One Day,

I hope the positive movements that have occurred over these past years bring understanding and truth to people…

Embrace the journey

What is your educational background?

I have a Ph.D. in Education from the University of Pittsburgh, M.Ed. in Reading and Bilingual Education from Texas Woman’s University and a B.A. in English Writing and Communications from the University of Pittsburgh.

What or who inspired you to become an educator?

As my former and current students know, I started my career working in Professional Soccer, first in Pittsburgh then in Dallas, Texas. I tell this story in one of our first classes that I teach in the CASE Teacher Preparation program at the University of Pittsburgh because it is much of my identity! I spent about 15 years working in soccer in various areas. I began at Pitt, working for the men’s soccer team and writing for the Pitt News. At that point, my goal was to become one of the very few women sports writers at that time. Once I graduated and began to work for the Pittsburgh Spirit, I realized that I enjoyed working for teams much more than newspapers. I left Pittsburgh in 1985 and began working as the Director of Sales and Operations for the Dallas Sidekicks. I truly loved this work and learned a wealth of knowledge of how to work with people and promote something that is important to you.

However, it began to not be as fulfilling as it once was. I heard that there was a great need for teachers in the DFW area so investigated becoming an alternative certification teacher. I am happy that I decided against that and went back to work on my M.Ed at Texas Woman’s University. I had such a great appreciation for my professors and for learning at the age of thirty!! I originally began my undergraduate years in 1976 planning to become a teacher. I found my way back to that path after a wonderful learning experience in my first career!!

What is your current role? What other roles have you had in the sphere of education?

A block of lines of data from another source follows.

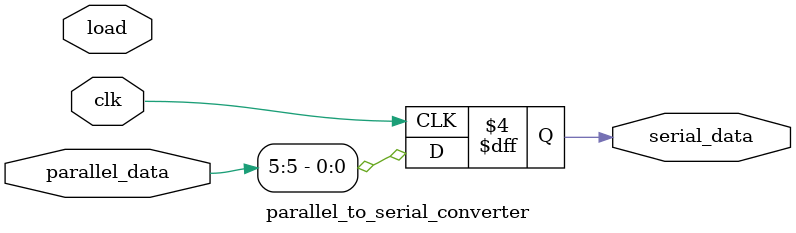
<source format=v>
module parallel_to_serial_converter (
    input wire clk,
    input wire [5:0] parallel_data,
    input wire load,
    output reg serial_data
);

    always @(posedge clk) begin
        if (load)
            serial_data <= parallel_data[5];
        else
            serial_data <= {serial_data, parallel_data[5]};
    end

endmodule

</source>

I am currently an Associate Professor of Practice in the School of Education at the University of Pittsburgh. After 15 years as a bilingual elementary level educator in Dallas I moved back to my hometown of Pittsburgh. I found myself back in school for the third time working on my Ph.D. I started the year before as a part-time instructor and student teacher supervisor and loved working with college level students. I believed that I could have an impact on teacher certification students and support their learning before beginning their careers.

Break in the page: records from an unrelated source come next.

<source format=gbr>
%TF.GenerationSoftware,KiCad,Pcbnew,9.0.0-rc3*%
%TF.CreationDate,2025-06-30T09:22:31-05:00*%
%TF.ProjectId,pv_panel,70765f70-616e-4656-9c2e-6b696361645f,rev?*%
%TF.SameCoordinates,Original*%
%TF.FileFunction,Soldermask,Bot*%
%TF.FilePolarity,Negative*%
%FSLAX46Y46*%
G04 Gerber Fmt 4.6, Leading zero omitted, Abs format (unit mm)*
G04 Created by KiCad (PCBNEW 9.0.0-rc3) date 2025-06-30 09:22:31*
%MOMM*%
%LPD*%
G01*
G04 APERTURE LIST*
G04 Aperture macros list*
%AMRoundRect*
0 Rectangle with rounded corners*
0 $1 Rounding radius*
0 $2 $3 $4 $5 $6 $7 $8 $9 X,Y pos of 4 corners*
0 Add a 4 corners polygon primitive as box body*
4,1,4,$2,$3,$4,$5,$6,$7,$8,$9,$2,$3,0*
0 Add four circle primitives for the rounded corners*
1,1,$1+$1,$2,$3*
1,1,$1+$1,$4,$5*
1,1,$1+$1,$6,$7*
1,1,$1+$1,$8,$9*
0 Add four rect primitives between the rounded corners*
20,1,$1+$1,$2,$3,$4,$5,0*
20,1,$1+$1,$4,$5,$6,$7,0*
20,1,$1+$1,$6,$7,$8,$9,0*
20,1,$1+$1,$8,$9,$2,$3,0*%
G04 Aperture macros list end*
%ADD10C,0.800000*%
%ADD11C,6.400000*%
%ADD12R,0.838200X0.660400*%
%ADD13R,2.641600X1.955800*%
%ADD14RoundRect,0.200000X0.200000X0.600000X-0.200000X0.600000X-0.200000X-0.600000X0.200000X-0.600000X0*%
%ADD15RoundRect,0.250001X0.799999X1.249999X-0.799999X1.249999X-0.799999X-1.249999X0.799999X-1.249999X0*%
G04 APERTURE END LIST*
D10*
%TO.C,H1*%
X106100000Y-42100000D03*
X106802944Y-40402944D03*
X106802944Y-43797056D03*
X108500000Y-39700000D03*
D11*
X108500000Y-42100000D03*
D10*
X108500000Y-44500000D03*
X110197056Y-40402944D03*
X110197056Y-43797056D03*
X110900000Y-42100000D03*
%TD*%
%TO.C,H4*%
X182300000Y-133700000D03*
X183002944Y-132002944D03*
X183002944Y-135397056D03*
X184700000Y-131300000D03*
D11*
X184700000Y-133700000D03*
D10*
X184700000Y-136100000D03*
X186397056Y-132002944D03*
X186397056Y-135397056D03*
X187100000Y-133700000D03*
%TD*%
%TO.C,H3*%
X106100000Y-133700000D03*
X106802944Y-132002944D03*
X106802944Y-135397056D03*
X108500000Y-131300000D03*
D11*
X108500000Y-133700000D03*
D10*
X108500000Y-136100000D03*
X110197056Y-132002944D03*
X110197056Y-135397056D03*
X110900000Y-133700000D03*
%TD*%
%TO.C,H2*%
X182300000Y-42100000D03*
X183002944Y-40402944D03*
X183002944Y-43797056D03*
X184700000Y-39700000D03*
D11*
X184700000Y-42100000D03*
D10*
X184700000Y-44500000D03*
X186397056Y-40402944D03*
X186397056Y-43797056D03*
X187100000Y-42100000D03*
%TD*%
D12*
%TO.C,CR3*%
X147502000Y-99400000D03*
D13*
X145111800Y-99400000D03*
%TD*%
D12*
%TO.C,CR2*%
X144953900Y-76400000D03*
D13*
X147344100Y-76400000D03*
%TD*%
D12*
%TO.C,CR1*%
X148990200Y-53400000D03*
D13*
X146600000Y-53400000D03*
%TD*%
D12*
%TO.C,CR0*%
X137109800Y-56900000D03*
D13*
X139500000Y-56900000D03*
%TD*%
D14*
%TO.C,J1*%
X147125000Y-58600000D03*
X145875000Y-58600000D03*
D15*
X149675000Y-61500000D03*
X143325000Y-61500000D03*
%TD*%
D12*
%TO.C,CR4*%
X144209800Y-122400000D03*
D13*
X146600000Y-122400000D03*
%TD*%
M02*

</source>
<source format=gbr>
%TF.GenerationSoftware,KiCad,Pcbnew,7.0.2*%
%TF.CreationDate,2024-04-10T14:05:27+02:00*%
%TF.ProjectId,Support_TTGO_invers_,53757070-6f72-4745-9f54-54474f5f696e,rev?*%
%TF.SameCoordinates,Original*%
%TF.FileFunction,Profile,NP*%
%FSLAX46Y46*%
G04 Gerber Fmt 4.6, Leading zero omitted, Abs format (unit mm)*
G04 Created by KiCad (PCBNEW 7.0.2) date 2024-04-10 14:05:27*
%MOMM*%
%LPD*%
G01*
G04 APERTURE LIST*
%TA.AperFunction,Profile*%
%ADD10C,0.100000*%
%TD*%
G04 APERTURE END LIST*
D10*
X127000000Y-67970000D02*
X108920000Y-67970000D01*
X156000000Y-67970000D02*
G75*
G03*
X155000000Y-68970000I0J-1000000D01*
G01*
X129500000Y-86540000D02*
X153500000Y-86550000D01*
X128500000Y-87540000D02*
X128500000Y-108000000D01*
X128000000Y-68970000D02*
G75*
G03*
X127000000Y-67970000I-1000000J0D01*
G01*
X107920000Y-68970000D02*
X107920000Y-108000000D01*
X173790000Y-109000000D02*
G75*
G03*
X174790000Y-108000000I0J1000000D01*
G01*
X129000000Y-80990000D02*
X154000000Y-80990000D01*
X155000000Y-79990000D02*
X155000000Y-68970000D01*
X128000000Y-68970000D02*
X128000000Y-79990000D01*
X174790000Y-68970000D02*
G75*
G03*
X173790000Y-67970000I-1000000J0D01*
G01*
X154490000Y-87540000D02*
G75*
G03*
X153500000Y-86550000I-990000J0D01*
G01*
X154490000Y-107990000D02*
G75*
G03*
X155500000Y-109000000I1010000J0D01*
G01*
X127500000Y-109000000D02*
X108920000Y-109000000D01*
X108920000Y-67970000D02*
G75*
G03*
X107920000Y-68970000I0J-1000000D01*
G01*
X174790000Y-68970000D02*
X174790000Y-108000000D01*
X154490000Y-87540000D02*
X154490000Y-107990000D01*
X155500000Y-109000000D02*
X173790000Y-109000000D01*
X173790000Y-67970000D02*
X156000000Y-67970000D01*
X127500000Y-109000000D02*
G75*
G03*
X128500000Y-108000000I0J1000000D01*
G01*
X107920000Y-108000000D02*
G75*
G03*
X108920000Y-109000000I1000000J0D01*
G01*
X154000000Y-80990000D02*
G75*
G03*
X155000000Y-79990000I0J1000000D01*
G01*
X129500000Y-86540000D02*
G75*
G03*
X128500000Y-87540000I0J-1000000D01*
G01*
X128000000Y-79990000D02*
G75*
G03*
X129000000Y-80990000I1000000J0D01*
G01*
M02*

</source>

Along the way, I’ve been involved in Texas and in Pennsylvania in Professional Development of in-service teachers and also worked as a consultant for Head Start, working primarily with Spanish speakers in preschool.

Why are you still in the field of education?

I believe that a highly effective teacher should be able to teach all ages. In one summer, I went from teaching kindergarten students to teaching college level at Pitt. After a year I said to this first cohort, “I really didn’t think that I would be able to have the same sorts of relationships and love for teaching in college that I had experienced in elementary school, and I realize that it is the same!” I always want to model best practices of teaching for all of my students. By that I mean best practices in building relationships, making connections, and treating each student as a unique individual who you truly care for and want to support.

Many children in PK-12 schools are marginalized and this doesn’t stop in college.

Also, my entire life has been focused on treating every single person with respect and dignity, caring for each and understanding their needs. This means being present for each person. This has transferred over to my focus of teaching at Pitt which centers around social justice and equity. More than anything, I want to impact my students by teaching them about the structures and systems of the education in the U.S. and how it has not served many black and brown children for hundreds of years. We have important conversations in each class of how to address these truths head on, discuss them and understand how each of us can make a better world for children with our teaching.

What injustices or inequalities do you see within the walls of your own school? What changes can you make to shift the field towards equity and justice?

As I mentioned above the area of equity and justice is at the forefront of what I teach and the mission and vision of the School of Education at the University of Pittsburgh. I’ve seen injustices in my own education. As a white woman, I’ve not experienced direct racism based on my own race, however I’ve been aware of injustices that have happened to some of my black and brown friends.

I am in the last decade of my career. I say “decade” since that will cover the span of time that I will no doubt continue to teach! The most important experience for me and my career was the hiring of Dean Valerie Kinloch. The transformation of the School of Education at Pitt has been absolutely amazing. I remember hearing her speak during her first year and thinking, “this is what I needed to want to remain in the field and to remain at Pitt!” So, I am happy to say, that the changes that I can make are a part of the changes that we are being led to make under Dean Kinloch at Pitt. The PittEd Justice Collective was formed this past summer and our Center for Urban Education continues to play a big role in the city and across the country. Pittsburgh needed these transformative moments, for education, the university and the entire city!!

One day what do you hope for?

I hope for the continuation of the positive movements that have occurred over these past years to bring understanding and truth to people. Young people remind me of when I was growing up in the 60s and 70s. Students often ask why they were never taught much of what I teach about history and its effect on education in this country. I hope that all of our PK-12 schools can alter their teaching of history and begin to teach the truth about slavery, colonization of indigenous peoples, immigration and racism. If we can teach this honestly and openly in schools our children will grow up understanding the trauma that has been placed on many of our people. This can help to break down unjust structures and systems that continue to create inequities and injustices.